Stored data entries
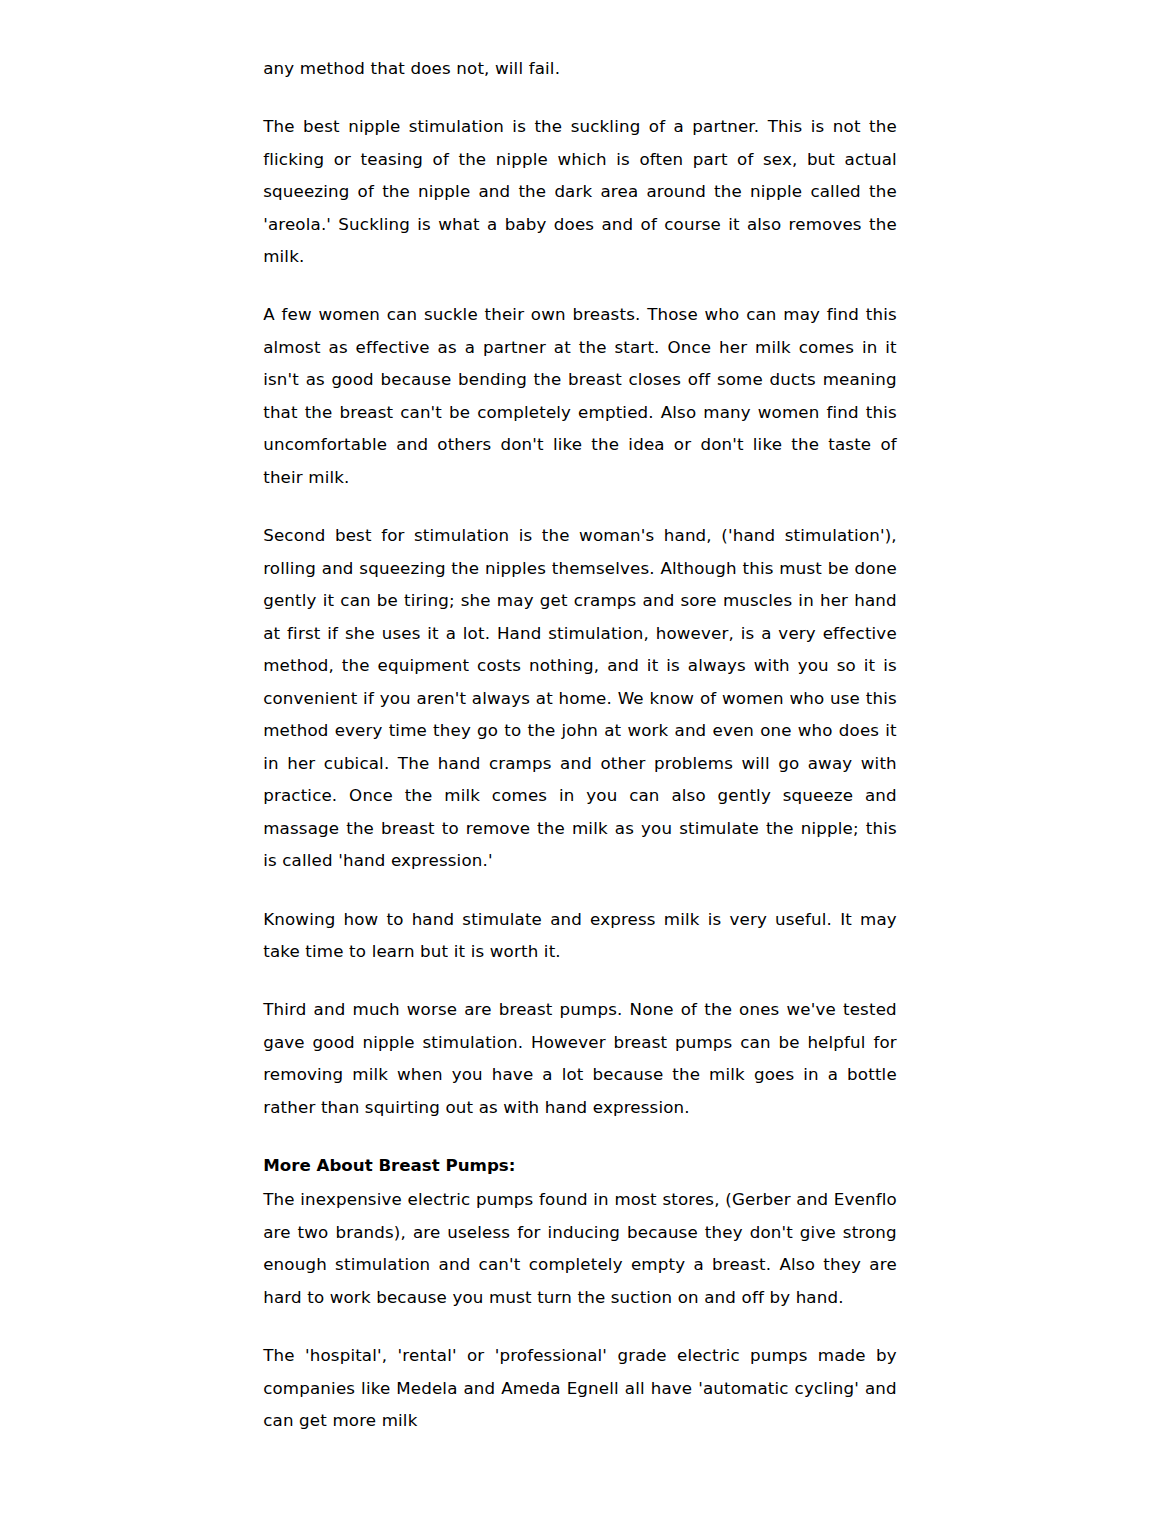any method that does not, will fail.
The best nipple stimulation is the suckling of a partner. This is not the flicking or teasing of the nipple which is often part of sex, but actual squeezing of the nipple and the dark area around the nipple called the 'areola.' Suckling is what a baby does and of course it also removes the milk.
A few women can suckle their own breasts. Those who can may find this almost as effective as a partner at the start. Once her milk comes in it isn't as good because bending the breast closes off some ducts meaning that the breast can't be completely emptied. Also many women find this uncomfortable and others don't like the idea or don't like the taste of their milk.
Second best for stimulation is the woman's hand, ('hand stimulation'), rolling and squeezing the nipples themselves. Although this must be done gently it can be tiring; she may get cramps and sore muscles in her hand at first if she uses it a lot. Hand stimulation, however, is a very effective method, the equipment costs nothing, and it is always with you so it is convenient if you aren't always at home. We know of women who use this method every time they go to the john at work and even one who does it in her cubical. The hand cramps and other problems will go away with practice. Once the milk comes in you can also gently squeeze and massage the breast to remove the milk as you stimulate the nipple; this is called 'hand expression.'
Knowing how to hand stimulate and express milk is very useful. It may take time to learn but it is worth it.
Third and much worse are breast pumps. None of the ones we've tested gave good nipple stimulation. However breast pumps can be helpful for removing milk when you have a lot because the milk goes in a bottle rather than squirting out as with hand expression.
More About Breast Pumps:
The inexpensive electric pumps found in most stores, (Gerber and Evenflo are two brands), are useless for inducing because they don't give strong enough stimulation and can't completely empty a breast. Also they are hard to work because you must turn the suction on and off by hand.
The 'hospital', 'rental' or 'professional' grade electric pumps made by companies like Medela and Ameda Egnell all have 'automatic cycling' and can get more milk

* * *

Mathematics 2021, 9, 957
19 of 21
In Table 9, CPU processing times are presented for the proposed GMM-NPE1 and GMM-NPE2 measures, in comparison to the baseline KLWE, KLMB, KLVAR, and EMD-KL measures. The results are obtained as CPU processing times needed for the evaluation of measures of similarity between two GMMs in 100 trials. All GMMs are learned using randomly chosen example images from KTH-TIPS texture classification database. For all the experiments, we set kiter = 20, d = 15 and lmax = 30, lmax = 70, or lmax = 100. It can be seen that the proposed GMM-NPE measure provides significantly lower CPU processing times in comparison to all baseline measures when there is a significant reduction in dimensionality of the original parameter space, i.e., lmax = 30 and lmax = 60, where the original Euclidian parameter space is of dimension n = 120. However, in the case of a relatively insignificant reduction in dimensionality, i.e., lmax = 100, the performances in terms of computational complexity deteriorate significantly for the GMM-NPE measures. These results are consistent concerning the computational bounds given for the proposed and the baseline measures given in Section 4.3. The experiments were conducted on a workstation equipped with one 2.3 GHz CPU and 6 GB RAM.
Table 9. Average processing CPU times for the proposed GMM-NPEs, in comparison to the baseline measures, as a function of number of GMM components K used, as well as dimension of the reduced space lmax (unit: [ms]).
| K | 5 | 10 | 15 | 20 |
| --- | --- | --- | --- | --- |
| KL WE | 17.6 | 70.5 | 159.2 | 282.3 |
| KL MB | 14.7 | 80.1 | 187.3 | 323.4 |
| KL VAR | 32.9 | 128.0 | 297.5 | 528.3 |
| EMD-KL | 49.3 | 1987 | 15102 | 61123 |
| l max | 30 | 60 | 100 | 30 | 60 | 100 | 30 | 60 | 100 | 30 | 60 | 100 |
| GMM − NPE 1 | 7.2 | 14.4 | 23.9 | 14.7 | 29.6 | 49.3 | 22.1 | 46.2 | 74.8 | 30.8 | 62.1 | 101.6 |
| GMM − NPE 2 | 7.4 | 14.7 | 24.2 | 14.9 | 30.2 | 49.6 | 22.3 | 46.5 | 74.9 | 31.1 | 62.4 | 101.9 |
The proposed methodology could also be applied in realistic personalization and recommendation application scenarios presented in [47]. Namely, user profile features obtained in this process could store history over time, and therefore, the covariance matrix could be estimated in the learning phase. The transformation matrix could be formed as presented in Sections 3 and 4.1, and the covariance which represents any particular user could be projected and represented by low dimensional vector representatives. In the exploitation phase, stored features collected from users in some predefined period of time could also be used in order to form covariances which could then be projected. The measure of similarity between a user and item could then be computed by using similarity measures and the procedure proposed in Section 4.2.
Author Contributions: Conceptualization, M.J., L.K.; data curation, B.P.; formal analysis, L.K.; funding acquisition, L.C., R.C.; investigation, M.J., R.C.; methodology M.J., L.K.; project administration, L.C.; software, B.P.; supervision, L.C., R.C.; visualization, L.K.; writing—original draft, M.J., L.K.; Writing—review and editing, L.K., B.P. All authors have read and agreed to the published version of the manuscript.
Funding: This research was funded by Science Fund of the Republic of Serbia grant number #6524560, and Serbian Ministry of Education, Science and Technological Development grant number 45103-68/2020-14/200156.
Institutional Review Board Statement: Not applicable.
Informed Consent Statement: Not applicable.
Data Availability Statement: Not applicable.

What needs to be done
Every line above from the line with "Second best for" to the line with "The 'hospital', 'rental'", both included, must be reproduced exactly, and no other line may appear.

Response area
Second best for stimulation is the woman's hand, ('hand stimulation'), rolling and squeezing the nipples themselves. Although this must be done gently it can be tiring; she may get cramps and sore muscles in her hand at first if she uses it a lot. Hand stimulation, however, is a very effective method, the equipment costs nothing, and it is always with you so it is convenient if you aren't always at home. We know of women who use this method every time they go to the john at work and even one who does it in her cubical. The hand cramps and other problems will go away with practice. Once the milk comes in you can also gently squeeze and massage the breast to remove the milk as you stimulate the nipple; this is called 'hand expression.'
Knowing how to hand stimulate and express milk is very useful. It may take time to learn but it is worth it.
Third and much worse are breast pumps. None of the ones we've tested gave good nipple stimulation. However breast pumps can be helpful for removing milk when you have a lot because the milk goes in a bottle rather than squirting out as with hand expression.
More About Breast Pumps:
The inexpensive electric pumps found in most stores, (Gerber and Evenflo are two brands), are useless for inducing because they don't give strong enough stimulation and can't completely empty a breast. Also they are hard to work because you must turn the suction on and off by hand.
The 'hospital', 'rental' or 'professional' grade electric pumps made by companies like Medela and Ameda Egnell all have 'automatic cycling' and can get more milk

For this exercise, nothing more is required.